> DATA SECTION
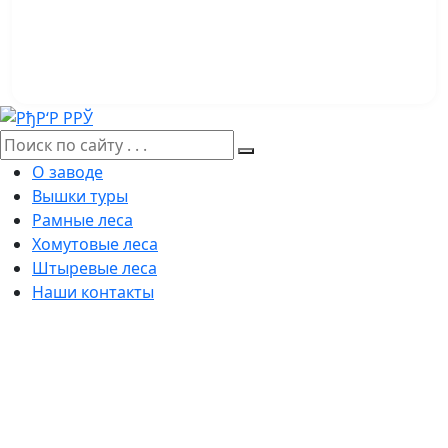
О заводе
Вышки туры
Рамные леса
Хомутовые леса
Штыревые леса
Наши контакты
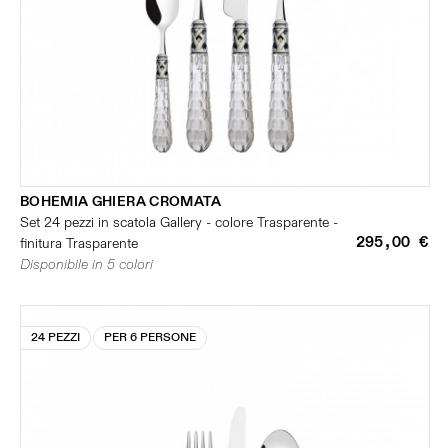
BOHEMIA GHIERA CROMATA
Set 24 pezzi in scatola Gallery - colore Trasparente -
295,00 €
finitura Trasparente
Disponibile in 5 colori
24 PEZZI
PER 6 PERSONE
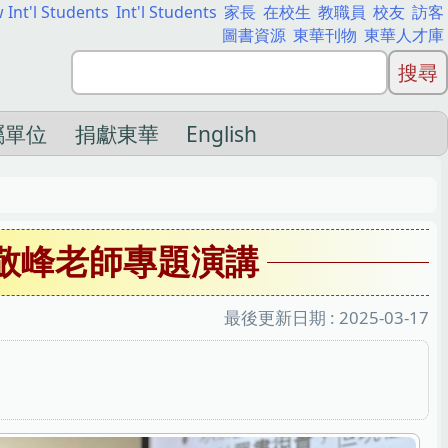
 Int'l Students
Int'l Students
家長
在校生
教職員
校友
訪客
圖書資源
東華刊物
東華人才庫
屬單位
捐獻東華
English
黃敬峰老師專題演講
最後更新日期 :
2025-03-17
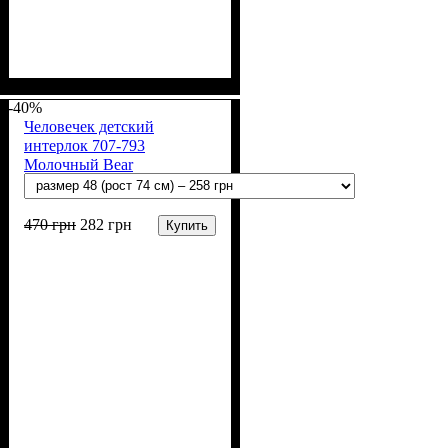
Пол
Материал
Полотно
Цвет
: Девочка, Мальчик
: Молочный
: Интерлок рапорт
: Хлопок
(100% х/б)
-40%
Человечек детский
интерлок 707-793
Молочный Bear
470
грн
282
грн
Купить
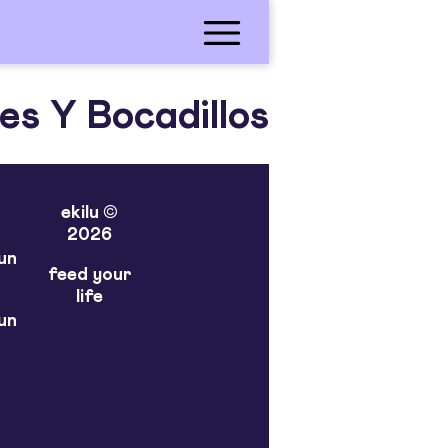
s Y Bocadillos
ekilu ©
2026
un
feed your
life
un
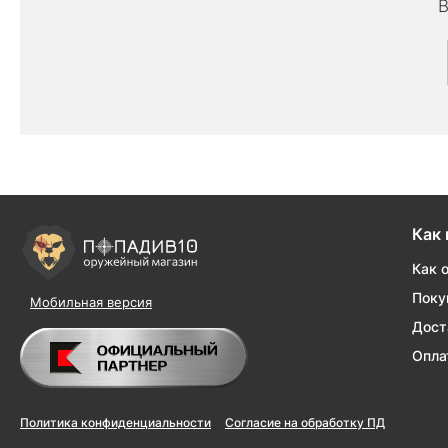
В
Как 
Как 
Поку
Мобильная версия
Дост
Опла
Политика конфиденциальности
Согласие на обработку ПД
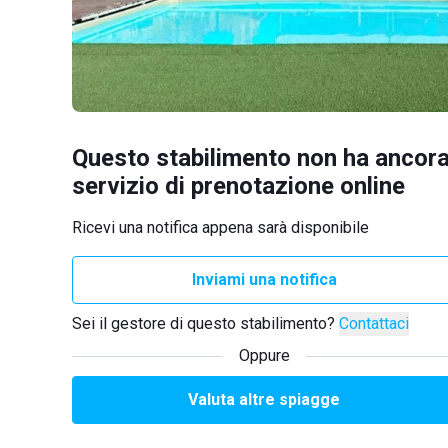
Questo stabilimento non ha ancora
servizio di prenotazione online
Ricevi una notifica appena sarà disponibile
Inviami una notifica
Sei il gestore di questo stabilimento?
Contattaci
Oppure
Valuta altre spiagge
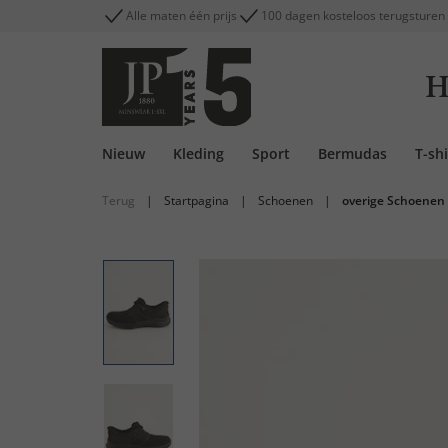
Alle maten één prijs
100 dagen kosteloos terugsturen
H
Nieuw
Kleding
Sport
Bermudas
T-shi
Terug
|
Startpagina
|
Schoenen
|
overige Schoenen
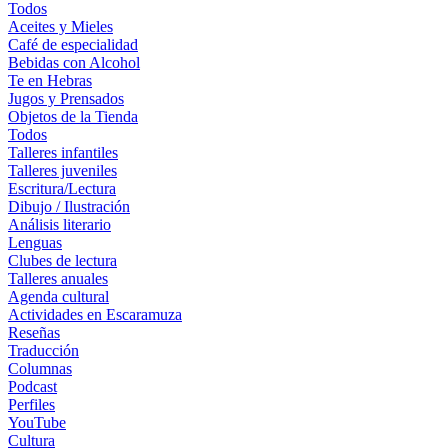
Todos
Aceites y Mieles
Café de especialidad
Bebidas con Alcohol
Te en Hebras
Jugos y Prensados
Objetos de la Tienda
Todos
Talleres infantiles
Talleres juveniles
Escritura/Lectura
Dibujo / Ilustración
Análisis literario
Lenguas
Clubes de lectura
Talleres anuales
Agenda cultural
Actividades en Escaramuza
Reseñas
Traducción
Columnas
Podcast
Perfiles
YouTube
Cultura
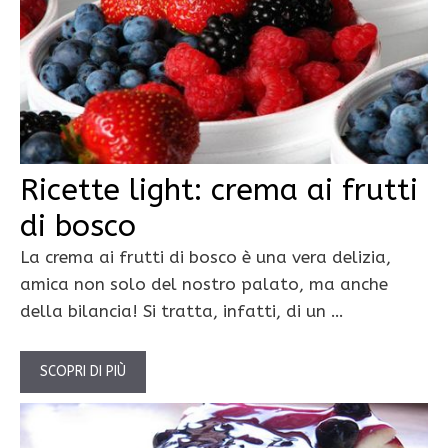
Ricette light: crema ai frutti
di bosco
La crema ai frutti di bosco è una vera delizia,
amica non solo del nostro palato, ma anche
della bilancia! Si tratta, infatti, di un …
SCOPRI DI PIÙ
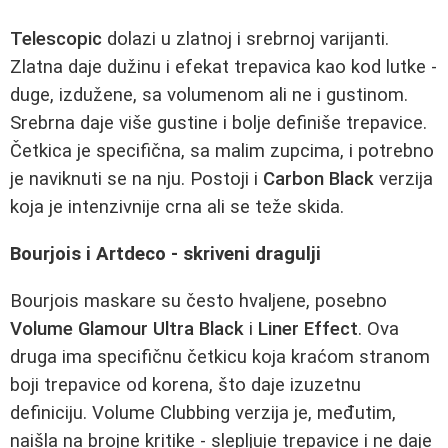
Telescopic
dolazi u zlatnoj i srebrnoj varijanti.
Zlatna daje dužinu i efekat trepavica kao kod lutke -
duge, izdužene, sa volumenom ali ne i gustinom.
Srebrna daje više gustine i bolje definiše trepavice.
Četkica je specifična, sa malim zupcima, i potrebno
je naviknuti se na nju. Postoji i
Carbon Black
verzija
koja je intenzivnije crna ali se teže skida.
Bourjois i Artdeco - skriveni dragulji
Bourjois maskare su često hvaljene, posebno
Volume Glamour Ultra Black
i
Liner Effect
. Ova
druga ima specifičnu četkicu koja kraćom stranom
boji trepavice od korena, što daje izuzetnu
definiciju. Volume Clubbing verzija je, međutim,
naišla na brojne kritike - slepljuje trepavice i ne daje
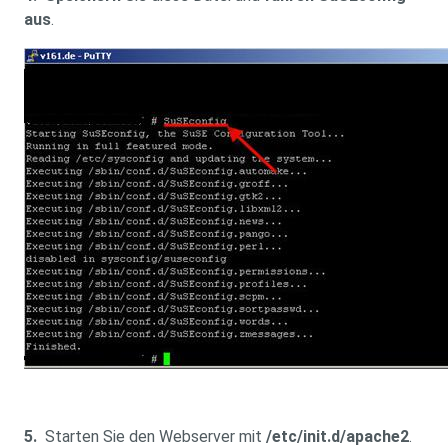
aus
.
5.
Starten Sie den Webserver mit
/etc/init.d/apache2
.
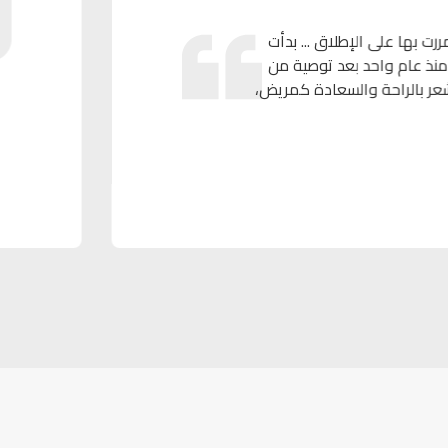
.. بدأت
طبيب عظيم، فهو
وصية من
ويضع الكثير م
دة كمريض،
ابتسامة تحفة ف
مؤلمة على ال
أحمد يسري عب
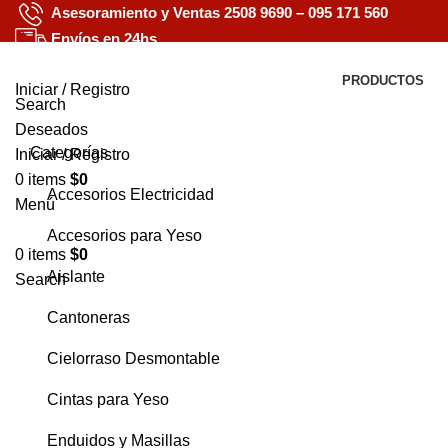
Asesoramiento y Ventas
2508 9690
–
095 171 560
Envíos en 24hs
Trabajos en Yeso, Presupuestos en 24hs
PRODUCTOS
Iniciar / Registro
Search
Deseados
Categorías
Iniciar / Registro
0
items
$
0
Accesorios Electricidad
Menú
Accesorios para Yeso
0
items
$
0
Aislante
Search
Cantoneras
Cielorraso Desmontable
Cintas para Yeso
Enduidos y Masillas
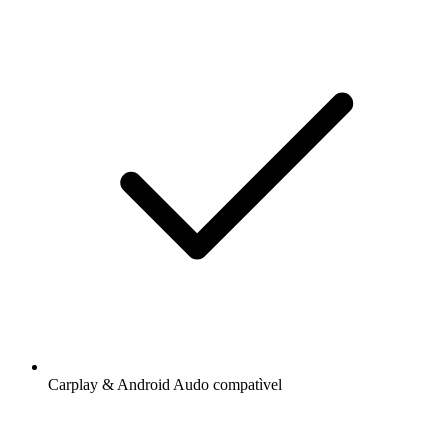
Carplay & Android Audo compatìvel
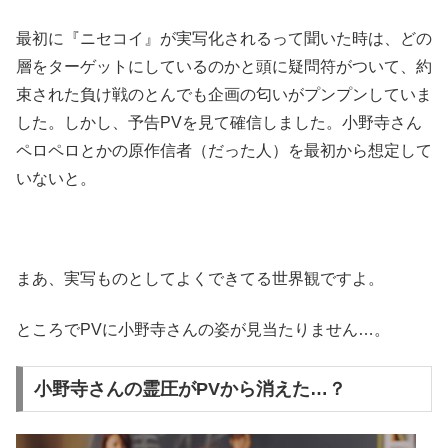
最初に『ニセコイ』が実写化されるって聞いた時は、どの
層をターゲットにしているのかと頭に疑問符がついて、約
束された負け戦のとんでも企画の匂いがプンプンしていま
した。しかし、予告PVを見て確信しました。小野寺さん
ペロペロとかの原作信者（だった人）を最初から想定して
いないと。
まあ、実写ものとしてよくできてる世界観ですよ。
ところでPVに小野寺さんの姿が見当たりません…。
小野寺さんの霊圧がPVから消えた…？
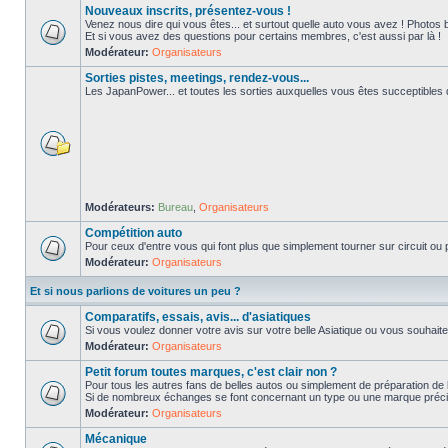
Nouveaux inscrits, présentez-vous !
Venez nous dire qui vous êtes... et surtout quelle auto vous avez ! Photos 
Et si vous avez des questions pour certains membres, c'est aussi par là !
Modérateur:
Organisateurs
Sorties pistes, meetings, rendez-vous...
Les JapanPower... et toutes les sorties auxquelles vous êtes succeptibles de
Modérateurs:
Bureau
,
Organisateurs
Compétition auto
Pour ceux d'entre vous qui font plus que simplement tourner sur circuit ou p
Modérateur:
Organisateurs
Et si nous parlions de voitures un peu ?
Comparatifs, essais, avis... d'asiatiques
Si vous voulez donner votre avis sur votre belle Asiatique ou vous souhait
Modérateur:
Organisateurs
Petit forum toutes marques, c'est clair non ?
Pour tous les autres fans de belles autos ou simplement de préparation de 
Si de nombreux échanges se font concernant un type ou une marque précis
Modérateur:
Organisateurs
Mécanique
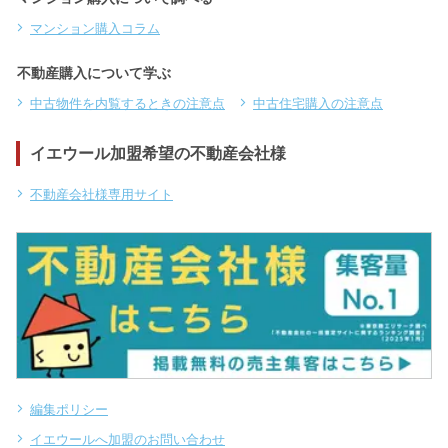
マンション購入コラム
不動産購入について学ぶ
中古物件を内覧するときの注意点
中古住宅購入の注意点
イエウール加盟希望の不動産会社様
不動産会社様専用サイト
編集ポリシー
イエウールへ加盟のお問い合わせ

> PROBLEM DETAILS
Format the lines of the records from the line containing "Carplay & Android Audo compatìvel" through the end of the records as a Markdown table with the columns Row and Entry. Number each line in Row, put its text in Entry, skip blank lines, and leave out the pictures.

> RESULT OF THE EXERCISE
| Row | Entry |
|---|---|
| 1 | Carplay & Android Audo compatìvel |
| 2 | 最初に『ニセコイ』が実写化されるって聞いた時は、どの |
| 3 | 層をターゲットにしているのかと頭に疑問符がついて、約 |
| 4 | 束された負け戦のとんでも企画の匂いがプンプンしていま |
| 5 | した。しかし、予告PVを見て確信しました。小野寺さん |
| 6 | ペロペロとかの原作信者（だった人）を最初から想定して |
| 7 | いないと。 |
| 8 | まあ、実写ものとしてよくできてる世界観ですよ。 |
| 9 | ところでPVに小野寺さんの姿が見当たりません…。 |
| 10 | 小野寺さんの霊圧がPVから消えた…？ |
| 11 | Nouveaux inscrits, présentez-vous ! |
| 12 | Venez nous dire qui vous êtes... et surtout quelle auto vous avez ! Photos  |
| 13 | Et si vous avez des questions pour certains membres, c'est aussi par là ! |
| 14 | Modérateur: |
| 15 | Organisateurs |
| 16 | Sorties pistes, meetings, rendez-vous... |
| 17 | Les JapanPower... et toutes les sorties auxquelles vous êtes succeptibles de |
| 18 | Modérateurs: |
| 19 | Bureau |
| 20 | , |
| 21 | Organisateurs |
| 22 | Compétition auto |
| 23 | Pour ceux d'entre vous qui font plus que simplement tourner sur circuit ou p |
| 24 | Modérateur: |
| 25 | Organisateurs |
| 26 | Et si nous parlions de voitures un peu ? |
| 27 | Comparatifs, essais, avis... d'asiatiques |
| 28 | Si vous voulez donner votre avis sur votre belle Asiatique ou vous souhait |
| 29 | Modérateur: |
| 30 | Organisateurs |
| 31 | Petit forum toutes marques, c'est clair non ? |
| 32 | Pour tous les autres fans de belles autos ou simplement de préparation de  |
| 33 | Si de nombreux échanges se font concernant un type ou une marque précis |
| 34 | Modérateur: |
| 35 | Organisateurs |
| 36 | Mécanique |
| 37 | マンション購入コラム |
| 38 | 不動産購入について学ぶ |
| 39 | 中古物件を内覧するときの注意点 |
| 40 | 中古住宅購入の注意点 |
| 41 | イエウール加盟希望の不動産会社様 |
| 42 | 不動産会社様専用サイト |
| 43 | 編集ポリシー |
| 44 | イエウールへ加盟のお問い合わせ |